When an administrative assistant unknowingly pours a massive amount of highly sensitive corporate data into an unvetted system to achieve an objective, it puts the organization in a position of increased risk.
All AI agent development should be brought back to IT for central oversight.
Use Prompt Libraries and Repositories with Caution
Make sure your employees are thoughtful when using prompt engineering libraries or cutting and pasting prompts from online sources. The risk varies, depending on who is provisioning them and their intended use.
This needs to be handled no differently than pulling code samples from public repositories. Grabbing prompts or code samples from an unknown or unvetted repository is an extremely risky security decision. You must use reputable, secure, and reliable sources. Even if the original creator’s intent wasn’t malicious, the underlying actions and execution of unvetted prompts absolutely can be. Regardless of the origination source of any code being leveraged for the organization, it must still go through standard code review, vetting, testing and validation procedures.
Self-Hosting and Network Segmentation
Self-hosting an AI orchestration platform is an appealing option for organizations looking to avoid high-volume cloud token fees and monthly subscription costs.
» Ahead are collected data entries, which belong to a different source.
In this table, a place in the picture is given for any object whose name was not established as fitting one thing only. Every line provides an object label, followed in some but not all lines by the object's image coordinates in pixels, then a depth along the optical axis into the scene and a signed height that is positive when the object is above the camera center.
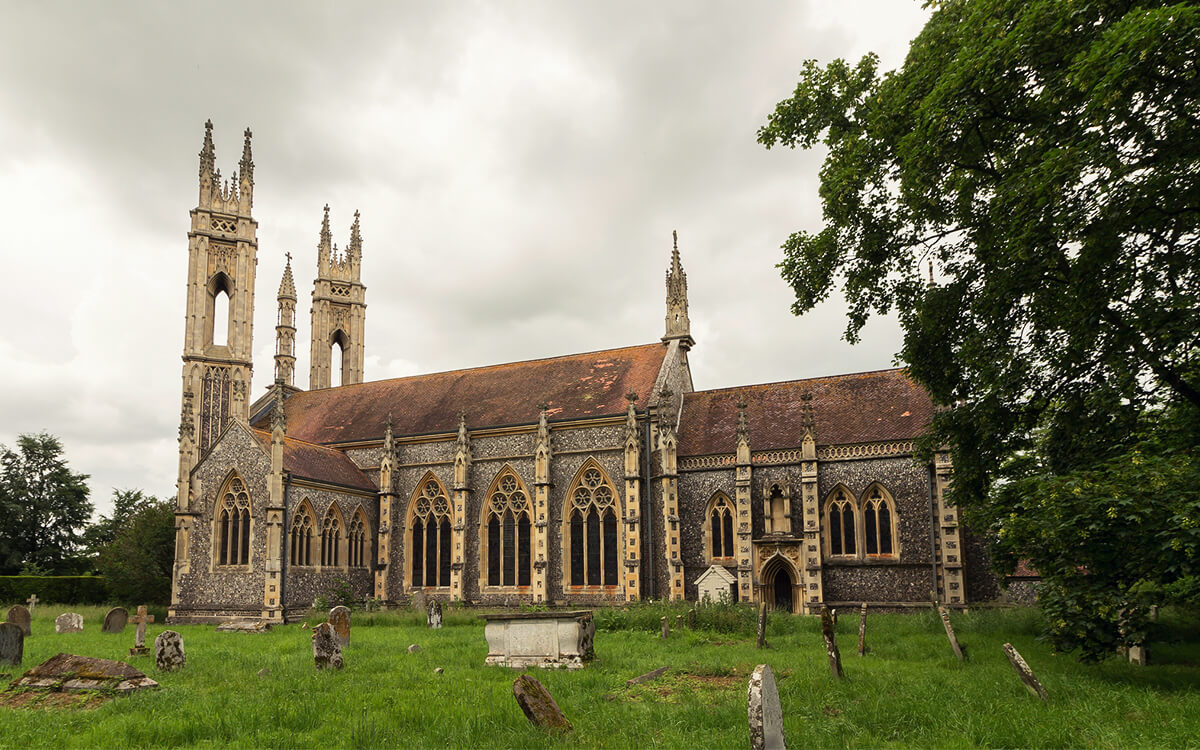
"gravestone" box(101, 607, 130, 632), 23.62 -3.33
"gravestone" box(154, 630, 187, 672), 13.80 -2.53
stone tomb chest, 13.91 -2.45
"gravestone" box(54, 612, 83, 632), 23.64 -3.40
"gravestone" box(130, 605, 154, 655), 16.16 -2.65
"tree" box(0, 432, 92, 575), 46.03 -0.01
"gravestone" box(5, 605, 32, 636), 21.00 -2.84
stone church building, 25.33 +0.18
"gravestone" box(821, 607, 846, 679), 11.76 -2.34
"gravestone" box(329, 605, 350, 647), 16.77 -2.47
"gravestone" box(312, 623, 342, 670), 13.37 -2.43
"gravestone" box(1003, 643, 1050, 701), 9.70 -2.23
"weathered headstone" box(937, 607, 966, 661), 13.56 -2.49
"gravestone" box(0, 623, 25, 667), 14.09 -2.40
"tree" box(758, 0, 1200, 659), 10.80 +3.84
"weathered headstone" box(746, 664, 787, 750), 6.45 -1.77
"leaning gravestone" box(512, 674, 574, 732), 8.49 -2.19
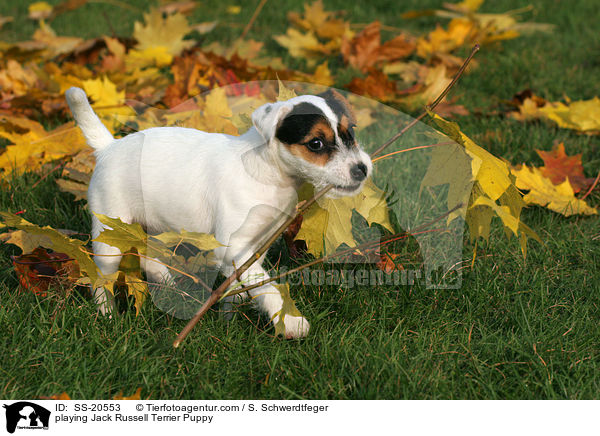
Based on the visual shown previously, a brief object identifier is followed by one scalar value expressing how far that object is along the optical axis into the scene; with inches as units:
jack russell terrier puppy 89.3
If you choose a self-hosted implementation, segregate your AI assets from both your core internal infrastructure and your day-to-day production machines.
Furthermore, maintain absolute control over what access the self-hosted AI system has to other environments. Establish strict firewall rules to govern the box running the AI engine. This includes defining exactly which internal systems can interact with it, controlling outbound communication flows, locking down allowed communication ports, and limiting its access to only the specific data and locations required for its function.
Keep Your Data Safe with AI
If your employees are going to build AI agents themselves, make sure they understand how to do it securely. Communicate very clearly what’s permitted and what isn’t permitted.
The market is moving incredibly fast, and new platforms are popping up constantly. Focus on applying these foundational security guardrails across whatever tools you utilize.